Kuusakoski CEO Marc Artozqui added that the firm will continue to serve as an outlet for CRT material, moving the leaded portion to other downstream sites.
“It will be business as usual at Kuusakoski with no impacts to the service we provide our customers,” Artozqui said. “We pledge to continue to provide a much-needed and transparent service in the handling of CRT glass.”
Higher costs likely coming
However, some customers could see higher costs in moving material through the Kuusakoski chain in the months and years ahead.
Lisa Kneller, Kuusakoski’s legislative program manager, said the company has already been working with four smelters in different parts of the world to handle material, and Kuusaksoki will expand those partnerships as well as look for additional options.
But leveraging such downstream outlets will require extra transportation, which comes with a price that may need to be passed on to Kuusakoski’s suppliers.
“From a stateside model, I think we are going to see some [price] increases,” said Kneller. “But where Kuusakoski’s strength lies is technology and efficiency. Our plan is to continually strengthen our team in Peoria so that any kind of influx in the market won’t be felt dramatically.”
The Kuusakoski leaders noted they have been hearing of late from processors and others that move glass through the system.
“It’s been back-to-back phone calls,” Kneller said. “I think there’s been a little bit of disappointment because there’s been a lot of people who have supported the process, specifically Illinois and the counties of Illinois. But as a rule, since 2018 we’ve been having conversations with all of our customers and letting them know that we have other downstreams as well.”
Kuusakoski is also the owner of Vintage Tech, buying the Illinois company in 2015 to help expand the Kuusakoski reach in the glass-heavy residential market.

──────────────────────────────

- **Given task 1**:
From the records, copy out the lines starting with the one containing "Analyze this satellite" and ending with the one containing "building: (34, 126)", including both of those lines.
The Kuusakoski excerpt and the records that follow it are unrelated.

- **Entries supplied**:

──────────────────────────────

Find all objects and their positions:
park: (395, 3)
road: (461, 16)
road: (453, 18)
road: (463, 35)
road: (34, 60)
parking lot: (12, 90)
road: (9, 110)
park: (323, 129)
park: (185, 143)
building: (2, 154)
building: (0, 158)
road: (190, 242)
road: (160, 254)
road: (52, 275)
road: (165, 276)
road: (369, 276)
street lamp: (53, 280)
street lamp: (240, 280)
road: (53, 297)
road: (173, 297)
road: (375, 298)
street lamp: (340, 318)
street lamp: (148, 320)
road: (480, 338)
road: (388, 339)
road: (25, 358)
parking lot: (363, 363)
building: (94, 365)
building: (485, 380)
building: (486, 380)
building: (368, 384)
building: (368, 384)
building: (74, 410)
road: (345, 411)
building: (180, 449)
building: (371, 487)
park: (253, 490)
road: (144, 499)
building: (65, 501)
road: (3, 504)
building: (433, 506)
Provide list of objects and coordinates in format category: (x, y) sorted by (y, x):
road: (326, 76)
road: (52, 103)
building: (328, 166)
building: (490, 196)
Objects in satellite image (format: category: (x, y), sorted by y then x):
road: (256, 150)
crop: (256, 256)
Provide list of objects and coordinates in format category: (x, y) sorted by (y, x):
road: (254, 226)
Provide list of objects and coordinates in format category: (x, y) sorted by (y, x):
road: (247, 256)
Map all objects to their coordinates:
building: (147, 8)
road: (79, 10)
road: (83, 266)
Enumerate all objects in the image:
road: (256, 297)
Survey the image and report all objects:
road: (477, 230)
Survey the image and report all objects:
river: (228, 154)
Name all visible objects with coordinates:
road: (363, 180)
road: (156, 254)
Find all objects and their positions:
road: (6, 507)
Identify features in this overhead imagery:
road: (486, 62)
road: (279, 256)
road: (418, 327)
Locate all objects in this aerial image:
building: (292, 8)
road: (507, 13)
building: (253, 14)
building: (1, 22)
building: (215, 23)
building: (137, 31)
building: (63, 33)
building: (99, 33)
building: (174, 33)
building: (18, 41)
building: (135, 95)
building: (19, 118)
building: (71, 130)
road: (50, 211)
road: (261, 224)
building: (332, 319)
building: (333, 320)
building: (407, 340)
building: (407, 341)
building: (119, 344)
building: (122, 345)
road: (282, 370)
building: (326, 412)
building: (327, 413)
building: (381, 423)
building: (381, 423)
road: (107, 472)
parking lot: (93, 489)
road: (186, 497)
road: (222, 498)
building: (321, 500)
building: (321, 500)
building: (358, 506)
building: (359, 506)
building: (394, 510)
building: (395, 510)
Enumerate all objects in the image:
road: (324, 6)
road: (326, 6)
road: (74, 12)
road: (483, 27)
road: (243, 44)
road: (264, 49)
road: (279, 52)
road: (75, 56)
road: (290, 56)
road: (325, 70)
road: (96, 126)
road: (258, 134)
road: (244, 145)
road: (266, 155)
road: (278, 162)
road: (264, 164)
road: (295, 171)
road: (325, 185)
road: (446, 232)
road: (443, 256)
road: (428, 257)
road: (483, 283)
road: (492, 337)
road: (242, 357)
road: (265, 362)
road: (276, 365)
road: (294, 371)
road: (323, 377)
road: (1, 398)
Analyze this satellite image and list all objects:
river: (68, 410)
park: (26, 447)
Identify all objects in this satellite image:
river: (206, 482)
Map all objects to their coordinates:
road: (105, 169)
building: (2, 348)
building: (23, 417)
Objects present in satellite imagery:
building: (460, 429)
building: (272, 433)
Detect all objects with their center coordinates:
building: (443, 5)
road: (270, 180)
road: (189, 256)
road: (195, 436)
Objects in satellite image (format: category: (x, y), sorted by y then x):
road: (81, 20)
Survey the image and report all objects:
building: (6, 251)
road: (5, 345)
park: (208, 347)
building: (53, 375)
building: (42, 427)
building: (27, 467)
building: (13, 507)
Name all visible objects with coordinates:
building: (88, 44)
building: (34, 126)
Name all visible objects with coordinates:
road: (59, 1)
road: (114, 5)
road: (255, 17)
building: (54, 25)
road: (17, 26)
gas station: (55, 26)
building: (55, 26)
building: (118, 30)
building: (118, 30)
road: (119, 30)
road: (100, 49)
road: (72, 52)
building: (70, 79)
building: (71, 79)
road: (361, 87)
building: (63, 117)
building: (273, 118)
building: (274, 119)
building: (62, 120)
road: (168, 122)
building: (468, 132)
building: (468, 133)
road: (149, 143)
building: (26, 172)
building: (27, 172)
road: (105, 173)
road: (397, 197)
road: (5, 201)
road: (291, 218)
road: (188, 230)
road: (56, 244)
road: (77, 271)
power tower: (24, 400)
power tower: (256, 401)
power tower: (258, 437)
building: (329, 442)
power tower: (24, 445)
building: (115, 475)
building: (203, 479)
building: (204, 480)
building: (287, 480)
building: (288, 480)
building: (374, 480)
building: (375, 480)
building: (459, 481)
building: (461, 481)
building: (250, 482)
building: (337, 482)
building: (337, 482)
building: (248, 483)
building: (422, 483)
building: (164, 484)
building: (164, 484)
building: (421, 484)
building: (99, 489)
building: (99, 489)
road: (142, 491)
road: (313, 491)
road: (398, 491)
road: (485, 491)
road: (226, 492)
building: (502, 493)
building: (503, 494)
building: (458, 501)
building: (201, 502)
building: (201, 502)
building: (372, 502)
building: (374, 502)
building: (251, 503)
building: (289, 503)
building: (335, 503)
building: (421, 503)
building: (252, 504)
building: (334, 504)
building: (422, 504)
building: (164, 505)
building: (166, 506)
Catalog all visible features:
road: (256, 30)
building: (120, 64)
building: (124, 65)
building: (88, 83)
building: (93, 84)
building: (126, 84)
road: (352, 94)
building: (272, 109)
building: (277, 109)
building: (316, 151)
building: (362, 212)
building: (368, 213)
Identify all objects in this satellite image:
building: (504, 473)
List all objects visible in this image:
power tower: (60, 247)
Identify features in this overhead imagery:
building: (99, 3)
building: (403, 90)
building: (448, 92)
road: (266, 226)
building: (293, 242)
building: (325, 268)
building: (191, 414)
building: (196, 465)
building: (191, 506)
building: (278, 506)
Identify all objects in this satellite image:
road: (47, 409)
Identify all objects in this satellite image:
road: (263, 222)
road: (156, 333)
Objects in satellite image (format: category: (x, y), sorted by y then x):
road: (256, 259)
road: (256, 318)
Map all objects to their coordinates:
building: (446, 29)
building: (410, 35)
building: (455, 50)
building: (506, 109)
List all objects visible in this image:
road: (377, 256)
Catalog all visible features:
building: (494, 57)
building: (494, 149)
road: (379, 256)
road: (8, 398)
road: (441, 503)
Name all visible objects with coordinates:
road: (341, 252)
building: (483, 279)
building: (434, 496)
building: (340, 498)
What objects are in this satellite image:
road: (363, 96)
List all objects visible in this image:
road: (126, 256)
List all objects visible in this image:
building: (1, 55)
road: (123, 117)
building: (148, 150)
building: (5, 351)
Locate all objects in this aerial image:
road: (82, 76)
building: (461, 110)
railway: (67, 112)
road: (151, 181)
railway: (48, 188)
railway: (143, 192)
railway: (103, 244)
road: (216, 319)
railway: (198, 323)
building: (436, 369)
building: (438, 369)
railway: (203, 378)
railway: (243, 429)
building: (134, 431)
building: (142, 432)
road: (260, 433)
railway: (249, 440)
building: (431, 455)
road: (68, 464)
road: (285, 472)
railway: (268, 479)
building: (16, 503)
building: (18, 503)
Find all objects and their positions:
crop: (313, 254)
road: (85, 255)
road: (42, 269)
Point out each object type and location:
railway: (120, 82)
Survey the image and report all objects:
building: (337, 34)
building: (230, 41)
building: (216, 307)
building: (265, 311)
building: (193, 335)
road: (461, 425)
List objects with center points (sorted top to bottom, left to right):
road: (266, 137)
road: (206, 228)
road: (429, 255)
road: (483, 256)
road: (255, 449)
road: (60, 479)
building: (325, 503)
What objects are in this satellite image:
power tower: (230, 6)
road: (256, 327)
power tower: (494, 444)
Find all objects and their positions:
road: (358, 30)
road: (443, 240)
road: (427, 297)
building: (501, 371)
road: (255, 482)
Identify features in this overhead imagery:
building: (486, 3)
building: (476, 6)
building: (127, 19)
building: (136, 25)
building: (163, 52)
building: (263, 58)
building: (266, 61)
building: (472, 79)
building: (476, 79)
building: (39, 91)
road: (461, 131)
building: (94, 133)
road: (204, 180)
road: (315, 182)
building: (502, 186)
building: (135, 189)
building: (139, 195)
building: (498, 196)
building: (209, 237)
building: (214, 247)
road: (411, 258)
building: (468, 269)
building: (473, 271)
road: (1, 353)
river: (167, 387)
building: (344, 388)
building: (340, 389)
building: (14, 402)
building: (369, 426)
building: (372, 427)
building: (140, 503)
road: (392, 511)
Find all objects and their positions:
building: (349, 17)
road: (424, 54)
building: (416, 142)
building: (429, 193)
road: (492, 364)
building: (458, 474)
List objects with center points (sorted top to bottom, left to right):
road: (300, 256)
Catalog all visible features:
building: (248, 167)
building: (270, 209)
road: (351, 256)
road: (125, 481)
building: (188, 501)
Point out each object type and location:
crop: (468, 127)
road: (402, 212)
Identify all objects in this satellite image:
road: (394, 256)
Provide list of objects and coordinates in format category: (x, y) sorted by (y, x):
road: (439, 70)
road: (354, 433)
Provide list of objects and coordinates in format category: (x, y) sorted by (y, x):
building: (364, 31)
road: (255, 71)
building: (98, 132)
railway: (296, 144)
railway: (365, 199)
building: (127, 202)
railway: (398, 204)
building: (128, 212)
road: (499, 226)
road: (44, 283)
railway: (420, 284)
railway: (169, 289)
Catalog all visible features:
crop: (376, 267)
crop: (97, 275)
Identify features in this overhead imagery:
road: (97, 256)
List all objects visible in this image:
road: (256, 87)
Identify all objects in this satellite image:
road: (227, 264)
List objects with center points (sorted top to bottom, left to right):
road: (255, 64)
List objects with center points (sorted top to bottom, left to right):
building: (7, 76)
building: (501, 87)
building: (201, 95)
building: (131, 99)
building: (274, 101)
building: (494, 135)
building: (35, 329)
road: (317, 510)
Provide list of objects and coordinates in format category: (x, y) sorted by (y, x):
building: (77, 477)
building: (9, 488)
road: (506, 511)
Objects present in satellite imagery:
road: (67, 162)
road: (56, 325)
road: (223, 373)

──────────────────────────────

- **Given task 2**:
According to the Kuusakoski excerpt, how many smelters has the company already been working with to handle material?

- **Written solution 1**:
Analyze this satellite image and list all objects:
river: (68, 410)
park: (26, 447)
Identify all objects in this satellite image:
river: (206, 482)
Map all objects to their coordinates:
road: (105, 169)
building: (2, 348)
building: (23, 417)
Objects present in satellite imagery:
building: (460, 429)
building: (272, 433)
Detect all objects with their center coordinates:
building: (443, 5)
road: (270, 180)
road: (189, 256)
road: (195, 436)
Objects in satellite image (format: category: (x, y), sorted by y then x):
road: (81, 20)
Survey the image and report all objects:
building: (6, 251)
road: (5, 345)
park: (208, 347)
building: (53, 375)
building: (42, 427)
building: (27, 467)
building: (13, 507)
Name all visible objects with coordinates:
building: (88, 44)
building: (34, 126)

- **Written solution 2**:
Four smelters in different parts of the world.